我的開發專案

我的部落格

最新協作平台活動

Wei-Yu, Chen 's Note‎ > ‎Hadoop‎ > ‎

cloudera hadoop 0.18 升級到 official hadoop 0.20

cloudera hadoop 0.18 升級到 official hadoop 0.20

零、安裝 cloudera 0.18 版

0-1. 加入cloudera source list


加入 cloudera 的 list 到 /etc/apt/source.lists.d [詳細步驟]
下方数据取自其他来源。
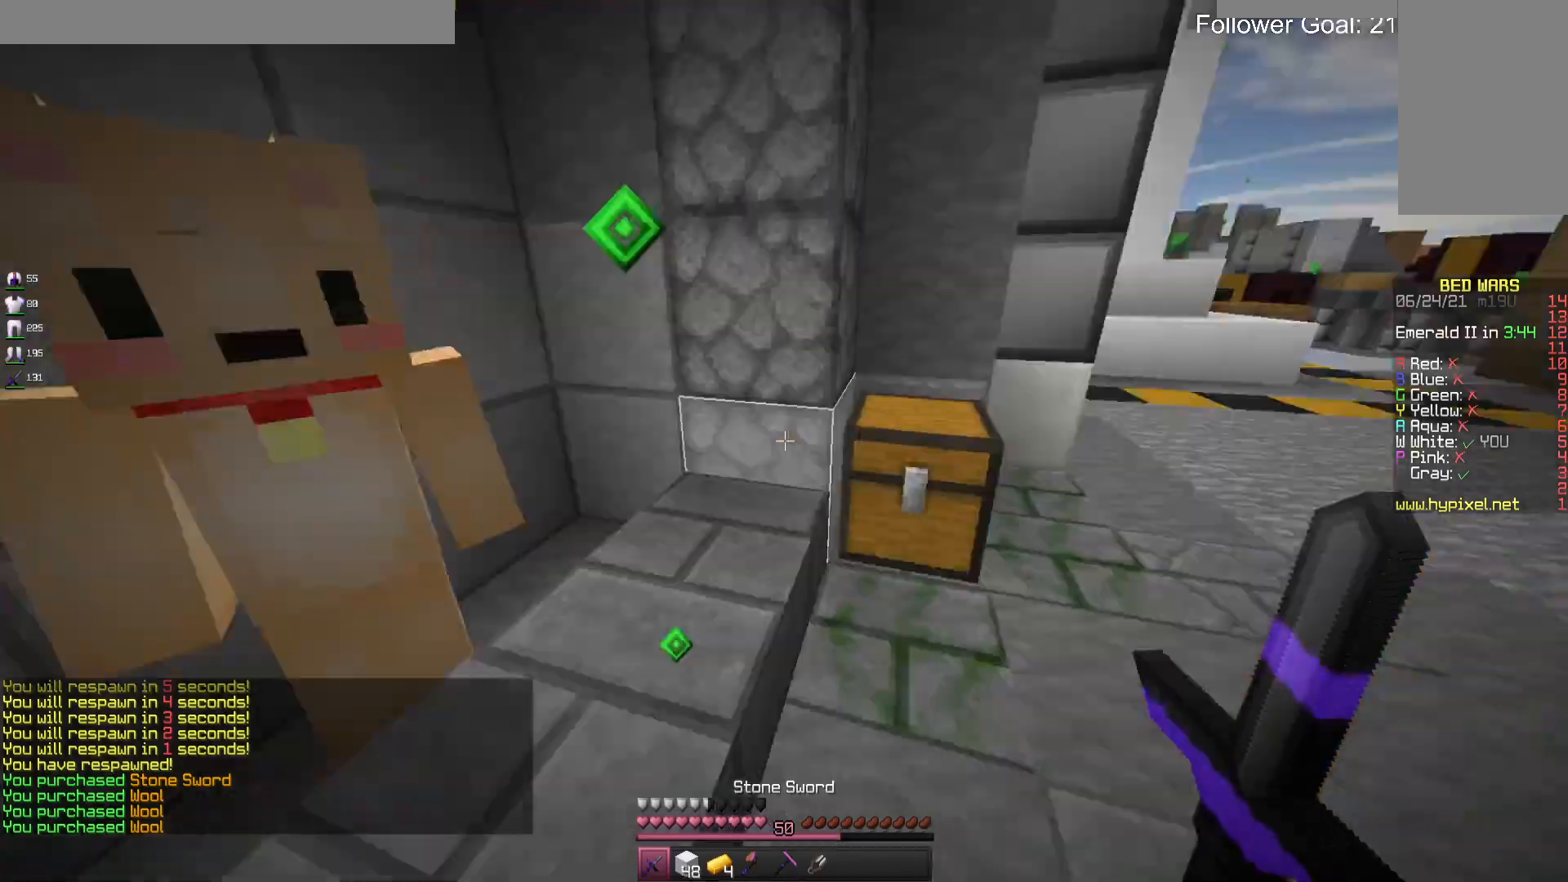
{"keys": [], "mouse": [], "events": [[200, "mouse_right", "down"], [367, "mouse_right", "up"], [367, "w", "up"]]}
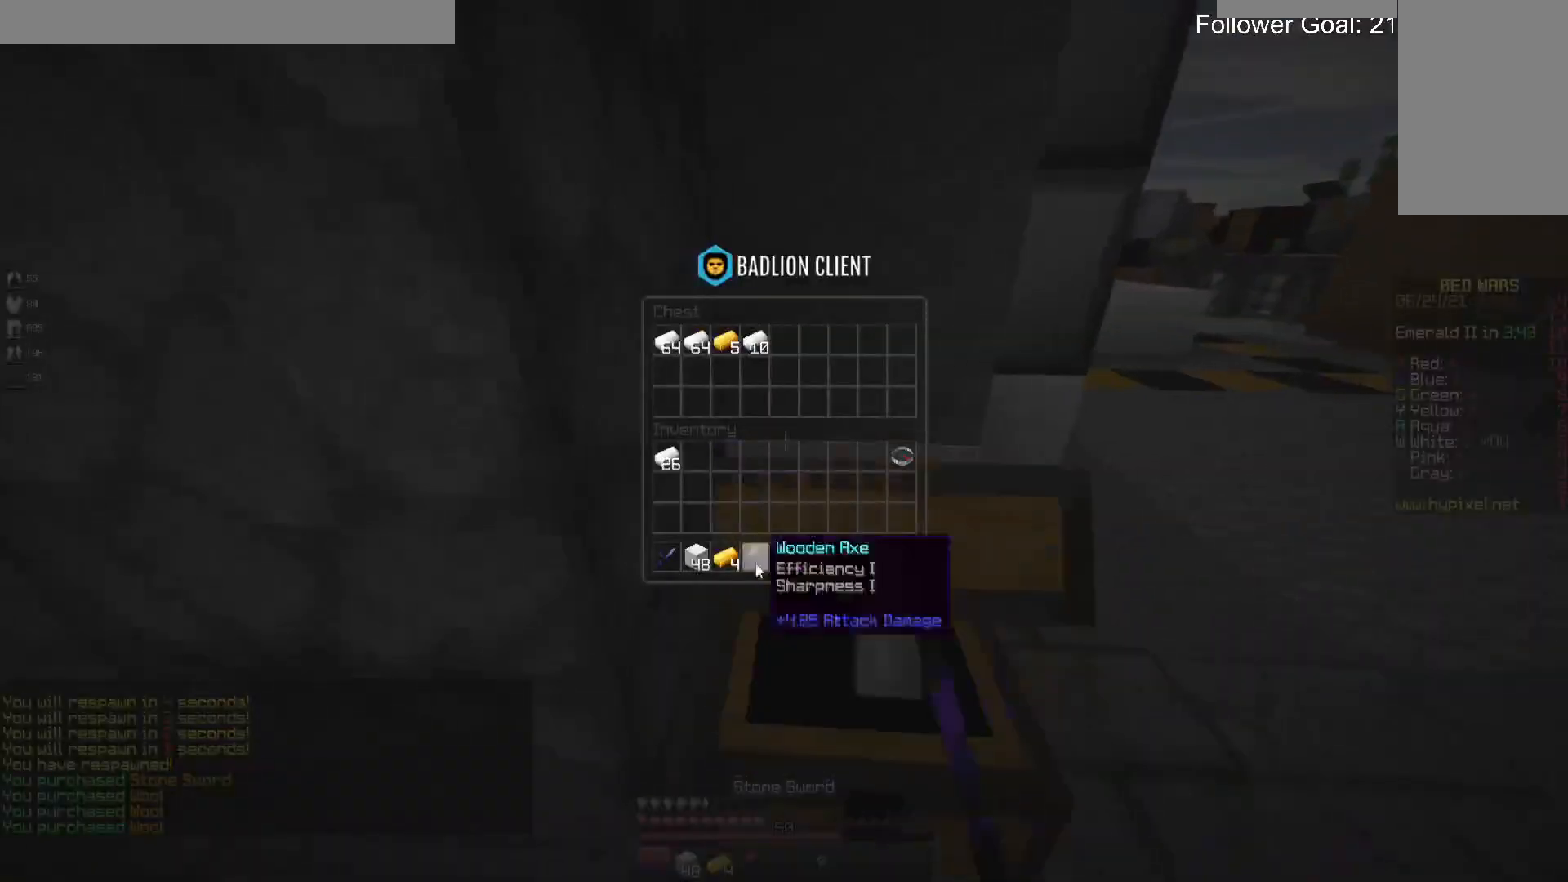
{"keys": [], "mouse": [], "events": []}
0-2. 安裝 cloudera hadoop 0.18


安裝
  • $ sudo su -
    # apt-get install hadoop-0.18 hadoop-0.18-namenode  hadoop-conf-pseudo
    # apt-get install hadoop-0.18-datanode hadoop-0.18-jobtracker hadoop-0.18-tasktracker
    

0-3. hadoop namenode 格式化


hadoop namenode format
# su -s /bin/bash - hadoop -c 'hadoop namenode -format'

ps : 在cloudera 版本裡 ,使用者 "hadoop" 是建構者,但是卻是虛擬的,因此透過hadoop身份來執行程式需要用下面格式 COMMAND 代表 hadoop的指令
# su -s /bin/bash - hadoop -c " COMMAND "

0-4. hadoop 啟動

# /etc/init.d/hadoop-namenode start
如果 執行 jps 有看到 namenode 已經啟動代表安裝沒問題,可以繼續把 datanode 啟動

# /etc/init.d/hadoop-jobtracker start
# /etc/init.d/hadoop-datanode start
# /etc/init.d/hadoop-tasktracker start

0-5. hadoop 操作


可以上傳一些資料到hdfs 內,並進行一些操作,以便驗證之後升級完成後,資料是否還在或正確

一、開始升級


1.1 停止所有服務


步驟簡化

1.2 下載並解壓縮 

hadoop 0.20 到 /opt/hadoop 內

步驟簡化

1.3 設定 config 檔

hadoop-env.sh  <-- 插入以下資訊

export JAVA_HOME=/usr/lib/jvm/java-6-sun
export HADOOP_HOME=/opt/hadoop
export HADOOP_CONF_DIR=/opt/hadoop/conf
export HADOOP_LOG_DIR=/opt/hadoop/logs

core-site.xml   <-- 取代入以下資訊

<configuration>
  <property>
    <name>fs.default.name</name>
    <value>hdfs://localhost:8020</value>
  </property>
  <property>
     <name>hadoop.tmp.dir</name>
     <value>/var/lib/hadoop-0.18/cache/${user.name}</value>
  </property>
</configuration>

            注意:
var/lib/hadoop-0.18/cache/  代表原本放的資料夾,即使要升級成0.20 ,但原本資料還是在這裡,因此升級後,資料還是會存在這個 hadoop-0.18 資料夾中,如果覺得看得刺眼,可以用鍊結的方式
$ ln -sf /var/lib/hadoop-0.18 /
var/lib/hadoop

hdfs-site.xml  <-- 取代入以下資訊

<configuration>
  <property>
    <name>dfs.replication</name>
    <value>1</value>
  </property>
  <property>
     <name>dfs.permissions</name>
     <value>false</value>
  </property>
</configuration>

mapred-site.xml  <-- 取代入以下資訊

<configuration>
  <property>
    <name>mapred.job.tracker</name>
    <value>localhost:9001</value>
  </property>
</configuration>


1.4 執行升級指令


upgrade cloudera-hadoop-0.18 ---> official-hadoop 0.20
  • # su -s /bin/bash - hadoop -c " /opt/hadoop/bin/hadoop namenode -upgrade "
    
 畫面如下



原本執行 su -s /bin/bash - hadoop -c " /opt/hadoop/bin/hadoop namenode -upgrade " 的 console端會被handled住如下


此時,我們的namenode 會呈現safe mode 並且等待 datanode 連接

1.5 啟動所有的 datanode


當datanode 啟動之後,升級的動作才正式開始,開啟另外一個console 介面來執行以下指令
# su -s /bin/bash - hadoop -c "/opt/hadoop/bin/hadoop-daemon.sh start datanode"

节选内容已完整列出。